Biller: Ich verstehe. Weihnachten ist also das Fest der Demütigen, die sagen, Demut ist okay, denn nur der Demütige wird erlöst? Das ist ja ein trauriger Kern für dieses Fest.
SZ: Nein, ein freudvoller, denn er meint, dass alle erlöst werden können.
Biller: Also ich möchte lieber als Starker erlöst werden denn als Schwacher.
SZ: Da bin ich dann wieder auf Ihrer Seite. Haben Sie ein Lieblingsweihnachtslied?
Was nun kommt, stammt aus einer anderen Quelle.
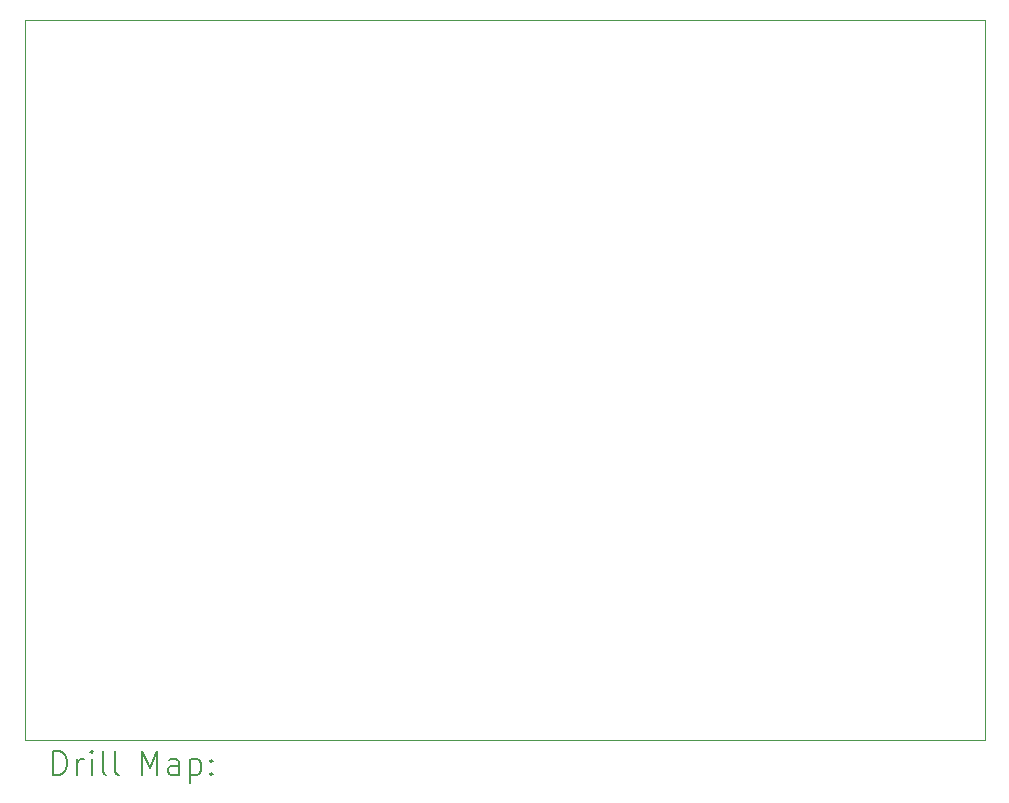
<source format=gbr>
%TF.GenerationSoftware,KiCad,Pcbnew,(7.0.0)*%
%TF.CreationDate,2023-02-24T13:42:32+01:00*%
%TF.ProjectId,PCH-1000JIG,5043482d-3130-4303-904a-49472e6b6963,rev?*%
%TF.SameCoordinates,Original*%
%TF.FileFunction,Drillmap*%
%TF.FilePolarity,Positive*%
%FSLAX45Y45*%
G04 Gerber Fmt 4.5, Leading zero omitted, Abs format (unit mm)*
G04 Created by KiCad (PCBNEW (7.0.0)) date 2023-02-24 13:42:32*
%MOMM*%
%LPD*%
G01*
G04 APERTURE LIST*
%ADD10C,0.100000*%
%ADD11C,0.200000*%
G04 APERTURE END LIST*
D10*
X1524000Y-1524000D02*
X9652000Y-1524000D01*
X9652000Y-1524000D02*
X9652000Y-7620000D01*
X9652000Y-7620000D02*
X1524000Y-7620000D01*
X1524000Y-7620000D02*
X1524000Y-1524000D01*
D11*
X1766619Y-7918476D02*
X1766619Y-7718476D01*
X1766619Y-7718476D02*
X1814238Y-7718476D01*
X1814238Y-7718476D02*
X1842809Y-7728000D01*
X1842809Y-7728000D02*
X1861857Y-7747048D01*
X1861857Y-7747048D02*
X1871381Y-7766095D01*
X1871381Y-7766095D02*
X1880905Y-7804190D01*
X1880905Y-7804190D02*
X1880905Y-7832762D01*
X1880905Y-7832762D02*
X1871381Y-7870857D01*
X1871381Y-7870857D02*
X1861857Y-7889905D01*
X1861857Y-7889905D02*
X1842809Y-7908952D01*
X1842809Y-7908952D02*
X1814238Y-7918476D01*
X1814238Y-7918476D02*
X1766619Y-7918476D01*
X1966619Y-7918476D02*
X1966619Y-7785143D01*
X1966619Y-7823238D02*
X1976143Y-7804190D01*
X1976143Y-7804190D02*
X1985667Y-7794667D01*
X1985667Y-7794667D02*
X2004714Y-7785143D01*
X2004714Y-7785143D02*
X2023762Y-7785143D01*
X2090428Y-7918476D02*
X2090428Y-7785143D01*
X2090428Y-7718476D02*
X2080905Y-7728000D01*
X2080905Y-7728000D02*
X2090428Y-7737524D01*
X2090428Y-7737524D02*
X2099952Y-7728000D01*
X2099952Y-7728000D02*
X2090428Y-7718476D01*
X2090428Y-7718476D02*
X2090428Y-7737524D01*
X2214238Y-7918476D02*
X2195190Y-7908952D01*
X2195190Y-7908952D02*
X2185667Y-7889905D01*
X2185667Y-7889905D02*
X2185667Y-7718476D01*
X2319000Y-7918476D02*
X2299952Y-7908952D01*
X2299952Y-7908952D02*
X2290429Y-7889905D01*
X2290429Y-7889905D02*
X2290429Y-7718476D01*
X2515190Y-7918476D02*
X2515190Y-7718476D01*
X2515190Y-7718476D02*
X2581857Y-7861333D01*
X2581857Y-7861333D02*
X2648524Y-7718476D01*
X2648524Y-7718476D02*
X2648524Y-7918476D01*
X2829476Y-7918476D02*
X2829476Y-7813714D01*
X2829476Y-7813714D02*
X2819952Y-7794667D01*
X2819952Y-7794667D02*
X2800905Y-7785143D01*
X2800905Y-7785143D02*
X2762809Y-7785143D01*
X2762809Y-7785143D02*
X2743762Y-7794667D01*
X2829476Y-7908952D02*
X2810428Y-7918476D01*
X2810428Y-7918476D02*
X2762809Y-7918476D01*
X2762809Y-7918476D02*
X2743762Y-7908952D01*
X2743762Y-7908952D02*
X2734238Y-7889905D01*
X2734238Y-7889905D02*
X2734238Y-7870857D01*
X2734238Y-7870857D02*
X2743762Y-7851809D01*
X2743762Y-7851809D02*
X2762809Y-7842286D01*
X2762809Y-7842286D02*
X2810428Y-7842286D01*
X2810428Y-7842286D02*
X2829476Y-7832762D01*
X2924714Y-7785143D02*
X2924714Y-7985143D01*
X2924714Y-7794667D02*
X2943762Y-7785143D01*
X2943762Y-7785143D02*
X2981857Y-7785143D01*
X2981857Y-7785143D02*
X3000905Y-7794667D01*
X3000905Y-7794667D02*
X3010428Y-7804190D01*
X3010428Y-7804190D02*
X3019952Y-7823238D01*
X3019952Y-7823238D02*
X3019952Y-7880381D01*
X3019952Y-7880381D02*
X3010428Y-7899428D01*
X3010428Y-7899428D02*
X3000905Y-7908952D01*
X3000905Y-7908952D02*
X2981857Y-7918476D01*
X2981857Y-7918476D02*
X2943762Y-7918476D01*
X2943762Y-7918476D02*
X2924714Y-7908952D01*
X3105667Y-7899428D02*
X3115190Y-7908952D01*
X3115190Y-7908952D02*
X3105667Y-7918476D01*
X3105667Y-7918476D02*
X3096143Y-7908952D01*
X3096143Y-7908952D02*
X3105667Y-7899428D01*
X3105667Y-7899428D02*
X3105667Y-7918476D01*
X3105667Y-7794667D02*
X3115190Y-7804190D01*
X3115190Y-7804190D02*
X3105667Y-7813714D01*
X3105667Y-7813714D02*
X3096143Y-7804190D01*
X3096143Y-7804190D02*
X3105667Y-7794667D01*
X3105667Y-7794667D02*
X3105667Y-7813714D01*
M02*

</source>
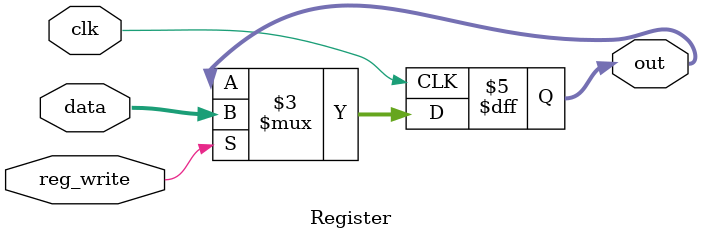
<source format=v>
module Register(input clk, reg_write, input [15:0] data, output reg [15:0] out);
	always@(posedge clk)begin
		if(reg_write)
			out <= data;
		else
			out <= out;
	end
endmodule

</source>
Biller: Ja, aber es ist Tschechisch. Das könnte ich Ihnen jetzt vorsingen. (Singt) Vanoce, vanoce, prichazeji, stastne a vesele... Weihnachten, Weihnachten kommt, glücklich und fröhlich, und so weiter.
SZ: Gibt es ein jüdisches Fest, zu dem Sie nicht-jüdische Freunde einladen?
Biller: Nein, ja, keine Ahnung. Ich muss sagen, je älter ich werde, desto mehr verachte ich Gott. Deshalb mache ich um all das einen großen Bogen. Aber an Chanukka gehe ich trotzdem mit meiner Tochter zu Freunden.